It won't harm the car, it's just a pain if you run it properly dry and have to reprime the pump.


----------



## mr.t (Oct 1, 2010)

On a side note...

What facilaties is there the motning to clean the car for the show?and what time does it open to the public?


----------



## Kimo (Jun 7, 2013)

Still think people are way over thinking it

There's been 30 odd cars of various ages manage it the past 4 years without a fuss


----------



## Puntoboy (Jun 30, 2007)

It's not rocket science. Last year I forgot about the requirement until I was half way to Coventry. I went down to junction 4 of the M6 and back just to waste some fuel. As I got back the light came on and luckily the chap in front of my in the queue didn't have his light on so I replaced him.


----------



## MAPS_XF (May 8, 2013)

Puntoboy said:


> It's not rocket science. Last year I forgot about the requirement until I was half way to Coventry. I went down to junction 4 of the M6 and back just to waste some fuel. As I got back the light came on and luckily the chap in front of my in the queue didn't have his light on so I replaced him.

Dataset entries:

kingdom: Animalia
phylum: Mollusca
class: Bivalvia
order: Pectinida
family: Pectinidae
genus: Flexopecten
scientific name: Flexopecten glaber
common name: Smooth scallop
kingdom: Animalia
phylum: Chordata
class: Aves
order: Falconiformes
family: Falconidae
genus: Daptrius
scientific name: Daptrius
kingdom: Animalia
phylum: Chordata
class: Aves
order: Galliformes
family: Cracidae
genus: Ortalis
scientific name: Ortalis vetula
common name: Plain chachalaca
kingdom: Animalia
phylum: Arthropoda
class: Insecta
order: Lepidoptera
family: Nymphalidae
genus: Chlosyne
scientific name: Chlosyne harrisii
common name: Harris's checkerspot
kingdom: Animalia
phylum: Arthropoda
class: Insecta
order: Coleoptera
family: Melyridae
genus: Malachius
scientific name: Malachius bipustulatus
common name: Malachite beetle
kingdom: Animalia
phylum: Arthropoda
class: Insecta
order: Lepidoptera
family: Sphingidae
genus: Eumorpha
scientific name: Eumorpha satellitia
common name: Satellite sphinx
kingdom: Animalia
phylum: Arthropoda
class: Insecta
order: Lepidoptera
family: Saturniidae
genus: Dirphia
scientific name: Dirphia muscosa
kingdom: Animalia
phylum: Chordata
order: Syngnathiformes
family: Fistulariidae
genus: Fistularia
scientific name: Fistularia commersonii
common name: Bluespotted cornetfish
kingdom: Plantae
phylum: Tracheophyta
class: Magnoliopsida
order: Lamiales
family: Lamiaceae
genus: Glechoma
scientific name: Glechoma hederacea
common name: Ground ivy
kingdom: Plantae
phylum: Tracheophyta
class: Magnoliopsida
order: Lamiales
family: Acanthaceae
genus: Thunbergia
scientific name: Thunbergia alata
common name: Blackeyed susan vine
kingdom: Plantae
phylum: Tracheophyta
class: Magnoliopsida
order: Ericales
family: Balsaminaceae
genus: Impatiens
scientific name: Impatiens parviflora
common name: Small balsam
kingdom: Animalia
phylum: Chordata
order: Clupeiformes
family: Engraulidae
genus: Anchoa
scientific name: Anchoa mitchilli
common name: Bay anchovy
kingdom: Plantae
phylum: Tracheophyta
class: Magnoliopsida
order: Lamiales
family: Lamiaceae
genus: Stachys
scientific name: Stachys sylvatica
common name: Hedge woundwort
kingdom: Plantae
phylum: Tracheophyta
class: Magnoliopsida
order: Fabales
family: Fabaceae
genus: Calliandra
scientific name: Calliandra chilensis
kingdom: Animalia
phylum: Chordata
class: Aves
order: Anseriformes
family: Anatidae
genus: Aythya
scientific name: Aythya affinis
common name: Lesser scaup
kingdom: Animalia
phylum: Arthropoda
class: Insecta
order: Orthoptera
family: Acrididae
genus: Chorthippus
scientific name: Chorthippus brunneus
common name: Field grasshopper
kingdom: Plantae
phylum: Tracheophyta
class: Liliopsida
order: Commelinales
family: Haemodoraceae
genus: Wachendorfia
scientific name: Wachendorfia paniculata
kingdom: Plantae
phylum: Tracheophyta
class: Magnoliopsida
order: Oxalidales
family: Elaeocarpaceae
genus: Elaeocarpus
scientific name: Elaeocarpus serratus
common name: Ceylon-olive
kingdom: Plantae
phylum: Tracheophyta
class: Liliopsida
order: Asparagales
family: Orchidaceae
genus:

Task instructions:
1. From the car-show forum thread, answer each question:
(a) What does the first post say is the nuisance of running it properly dry?
(b) How many cars does Kimo say have managed it over the past 4 years?
(c) Which junction of the M6 did Puntoboy drive to in order to waste fuel?
2. Can you pick up the car-show forum thread by writing the reply from MAPS_XF that follows the quoted post from Puntoboy?

Per-task answers:
1.
(a) Having to reprime the pump.
(b) 30 odd cars, of various ages.
(c) Junction 4.

2.
What's up Chris :wave:


----------



## Puntoboy (Jun 30, 2007)

MAPS_XF said:


> What's up Chris :wave:


Hello


----------



## nicp2007 (Apr 25, 2007)

Wow I can't believe I am reading this! 


Grown men trying to figure out how to get there fuel lights on? 

100+ cars manage it every year for ultimate dubs and most of those owners struggle to dress themselves but they know how many miles there car does for x amount of fuel so can have there fuel lights on. 

Or they unplug the sender so it reads empty


----------



## mr.t (Oct 1, 2010)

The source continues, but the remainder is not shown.